According to our feature article by Pete McCole, Gene Haas is not sure if they will be ready to race in 2015, but his goal is to someday beat the Europeans at their own game of F1.

The latest American effort to field a Formula One team faces an uphill struggle to be ready by next year. Called Haas Formula, it will be headquartered both in North Carolina and Europe using a crew and support personnel from both sides of the Atlantic. It will have a “technical partnership" with Ferrari or Mercedes, but beyond that its design is a work in progress. Its two drivers — perhaps Americans, but not necessarily — likely won't be selected for several months.

Those were some of the details outlined on Monday by team principal Gene Haas, owner of Haas Automation and co-owner of NASCAR-focused Stewart-Haas Racing. The 61-year-old Californian met with the media in Charlotte Monday, five days after the FIA approved his application to become a team owner. He was joined at the briefing by co-principal Guenther Steiner, an Italian with extensive F1 experience as technical director for Jaguar and Red Bull.

Haas is a longtime F1 fan with (reportedly) enough money to build a team from scratch. According to F1 boss Bernie Ecclestone, “[Haas] has the money, but it's a question of whether he's going to spend it. A billion would last a new team owner four years." To that, Haas said, “We have a budget and the numbers I've seen are reasonable. We're not going to just throw money at it, which is the European style. We'll control our costs and apply the same parameters to this as we do with the [Haas Automation] machine parts business. We'll bring in a more rational way of doing things."

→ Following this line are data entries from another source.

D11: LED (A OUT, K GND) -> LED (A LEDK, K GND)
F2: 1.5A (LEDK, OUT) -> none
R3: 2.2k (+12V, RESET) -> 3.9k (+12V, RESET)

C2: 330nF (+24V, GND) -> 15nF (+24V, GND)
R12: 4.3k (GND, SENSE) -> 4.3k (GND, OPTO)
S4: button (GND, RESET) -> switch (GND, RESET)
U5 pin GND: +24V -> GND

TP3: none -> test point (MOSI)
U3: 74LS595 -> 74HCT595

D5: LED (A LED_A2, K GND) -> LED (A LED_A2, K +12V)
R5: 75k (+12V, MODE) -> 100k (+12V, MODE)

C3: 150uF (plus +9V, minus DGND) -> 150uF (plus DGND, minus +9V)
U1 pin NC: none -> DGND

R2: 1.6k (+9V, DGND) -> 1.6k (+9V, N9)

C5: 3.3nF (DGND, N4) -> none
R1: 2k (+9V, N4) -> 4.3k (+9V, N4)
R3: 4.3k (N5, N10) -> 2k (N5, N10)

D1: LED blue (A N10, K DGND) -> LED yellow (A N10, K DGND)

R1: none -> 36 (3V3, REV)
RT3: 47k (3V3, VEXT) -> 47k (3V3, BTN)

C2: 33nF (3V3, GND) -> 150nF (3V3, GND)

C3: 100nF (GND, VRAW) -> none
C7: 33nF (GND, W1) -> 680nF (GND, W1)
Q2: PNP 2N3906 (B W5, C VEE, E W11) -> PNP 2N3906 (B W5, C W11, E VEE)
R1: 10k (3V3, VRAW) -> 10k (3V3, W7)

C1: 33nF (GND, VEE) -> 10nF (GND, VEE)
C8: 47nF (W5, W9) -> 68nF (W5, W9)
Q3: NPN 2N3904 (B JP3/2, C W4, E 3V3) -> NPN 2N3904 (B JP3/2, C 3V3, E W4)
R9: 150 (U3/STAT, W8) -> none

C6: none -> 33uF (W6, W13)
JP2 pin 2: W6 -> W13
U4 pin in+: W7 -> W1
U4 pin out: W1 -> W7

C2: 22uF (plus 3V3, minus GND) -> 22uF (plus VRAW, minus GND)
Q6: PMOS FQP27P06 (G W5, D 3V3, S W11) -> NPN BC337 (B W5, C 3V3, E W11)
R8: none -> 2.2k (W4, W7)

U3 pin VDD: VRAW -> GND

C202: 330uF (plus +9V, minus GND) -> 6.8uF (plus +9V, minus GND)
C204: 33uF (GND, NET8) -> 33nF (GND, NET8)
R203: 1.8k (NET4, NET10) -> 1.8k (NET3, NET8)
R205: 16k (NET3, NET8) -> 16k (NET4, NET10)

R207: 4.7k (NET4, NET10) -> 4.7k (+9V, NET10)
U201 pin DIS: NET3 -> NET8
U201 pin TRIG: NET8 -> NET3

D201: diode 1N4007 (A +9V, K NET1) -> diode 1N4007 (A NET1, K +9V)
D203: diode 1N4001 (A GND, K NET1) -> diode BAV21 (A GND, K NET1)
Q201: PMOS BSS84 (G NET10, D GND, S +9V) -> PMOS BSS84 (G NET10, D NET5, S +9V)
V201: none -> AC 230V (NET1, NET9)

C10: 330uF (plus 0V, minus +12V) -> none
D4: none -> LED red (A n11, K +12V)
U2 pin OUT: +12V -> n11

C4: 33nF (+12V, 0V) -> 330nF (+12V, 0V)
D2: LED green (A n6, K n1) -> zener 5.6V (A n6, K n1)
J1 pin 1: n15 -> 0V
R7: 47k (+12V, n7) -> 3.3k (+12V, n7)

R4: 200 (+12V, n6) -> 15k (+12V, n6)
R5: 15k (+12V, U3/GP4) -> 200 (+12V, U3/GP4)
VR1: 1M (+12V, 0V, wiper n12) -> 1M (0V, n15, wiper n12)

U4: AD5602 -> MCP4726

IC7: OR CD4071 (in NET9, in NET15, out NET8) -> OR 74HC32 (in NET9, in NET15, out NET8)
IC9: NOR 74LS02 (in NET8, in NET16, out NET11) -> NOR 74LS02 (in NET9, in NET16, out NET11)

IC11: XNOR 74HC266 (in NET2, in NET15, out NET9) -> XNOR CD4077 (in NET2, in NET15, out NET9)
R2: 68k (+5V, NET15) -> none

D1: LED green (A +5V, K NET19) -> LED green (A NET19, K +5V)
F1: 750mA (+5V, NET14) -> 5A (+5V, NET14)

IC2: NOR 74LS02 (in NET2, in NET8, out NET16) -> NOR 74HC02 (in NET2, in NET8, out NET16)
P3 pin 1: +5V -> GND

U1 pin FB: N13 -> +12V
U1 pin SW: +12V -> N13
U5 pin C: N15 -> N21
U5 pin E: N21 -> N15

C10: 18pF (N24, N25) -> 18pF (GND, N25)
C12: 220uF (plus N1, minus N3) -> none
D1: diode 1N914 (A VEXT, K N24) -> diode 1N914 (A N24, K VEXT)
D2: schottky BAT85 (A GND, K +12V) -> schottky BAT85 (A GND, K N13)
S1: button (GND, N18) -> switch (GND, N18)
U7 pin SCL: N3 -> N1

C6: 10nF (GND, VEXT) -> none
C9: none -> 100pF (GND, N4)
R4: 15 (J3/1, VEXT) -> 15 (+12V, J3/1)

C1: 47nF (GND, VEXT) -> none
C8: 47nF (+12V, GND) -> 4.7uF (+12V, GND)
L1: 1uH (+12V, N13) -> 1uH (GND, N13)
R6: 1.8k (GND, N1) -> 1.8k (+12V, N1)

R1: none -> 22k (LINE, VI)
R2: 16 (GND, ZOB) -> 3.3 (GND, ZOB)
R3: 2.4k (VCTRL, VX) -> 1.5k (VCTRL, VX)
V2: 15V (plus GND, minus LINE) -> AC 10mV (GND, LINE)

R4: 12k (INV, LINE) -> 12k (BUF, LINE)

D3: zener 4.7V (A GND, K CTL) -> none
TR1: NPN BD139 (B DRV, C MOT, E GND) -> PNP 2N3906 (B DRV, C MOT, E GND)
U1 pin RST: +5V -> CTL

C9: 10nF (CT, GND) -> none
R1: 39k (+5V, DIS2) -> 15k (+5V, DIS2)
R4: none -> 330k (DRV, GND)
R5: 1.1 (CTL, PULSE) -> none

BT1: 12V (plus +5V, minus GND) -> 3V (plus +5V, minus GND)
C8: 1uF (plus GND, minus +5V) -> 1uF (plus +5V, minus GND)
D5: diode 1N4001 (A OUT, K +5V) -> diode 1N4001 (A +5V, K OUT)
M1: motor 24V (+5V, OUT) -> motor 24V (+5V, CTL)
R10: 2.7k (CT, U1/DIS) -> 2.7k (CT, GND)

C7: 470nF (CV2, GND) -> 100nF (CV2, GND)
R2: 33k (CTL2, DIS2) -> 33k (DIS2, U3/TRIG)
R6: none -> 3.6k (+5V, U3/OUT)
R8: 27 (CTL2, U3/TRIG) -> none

Haas and Steiner touched on almost every imaginable F1 topic during the session:

"We should know within the next four weeks whether it'll be 2015 or 2016," Steiner said. “We need to pick a technical partner and go from there. We don't want to jump in and then say, 'Hey, this is wrong.' If it's not doable with a good, professional team by '15, we'll go for '16. We can't do it all ourselves; we'll rely heavily on our partner."

Said Haas, "It would be insurmountable for us to hire the right people and build the chassis and be prepared to race to win in nine months. Our first goal is to arrive at the first race and race the car… that's our main focus. But we have to depend on partners for the chassis and drivetrain and engines. At first, our cars will come from them, but my ultimate goal is to be a constructor. I want to evolve the cars so we can beat the Europeans at their own game."

"We'd like an experienced Formula One driver to start with, maybe someone familiar with the current rules," Haas said. “And it would be ideal to have a young American driver, too. At the moment, we haven't done anything about that. We'd like an experienced driver who'll be available (out of his current ride) in six months."

"The FIA told us to elect which year we want to come in," Haas said. “We'll have to do that by next month. To me, '15 is too close and '16 is too far. If we delay until '16, we'll spend more money just getting ready. It's a tough decision that we have to make in the next few weeks. I'd like to beg, borrow or steal a car to arrive with at the first race next year and compete. But that might depend on which technical partner we use. FIA made us commit to at least two years and would like us to be there until 2020. … So we committed for six years."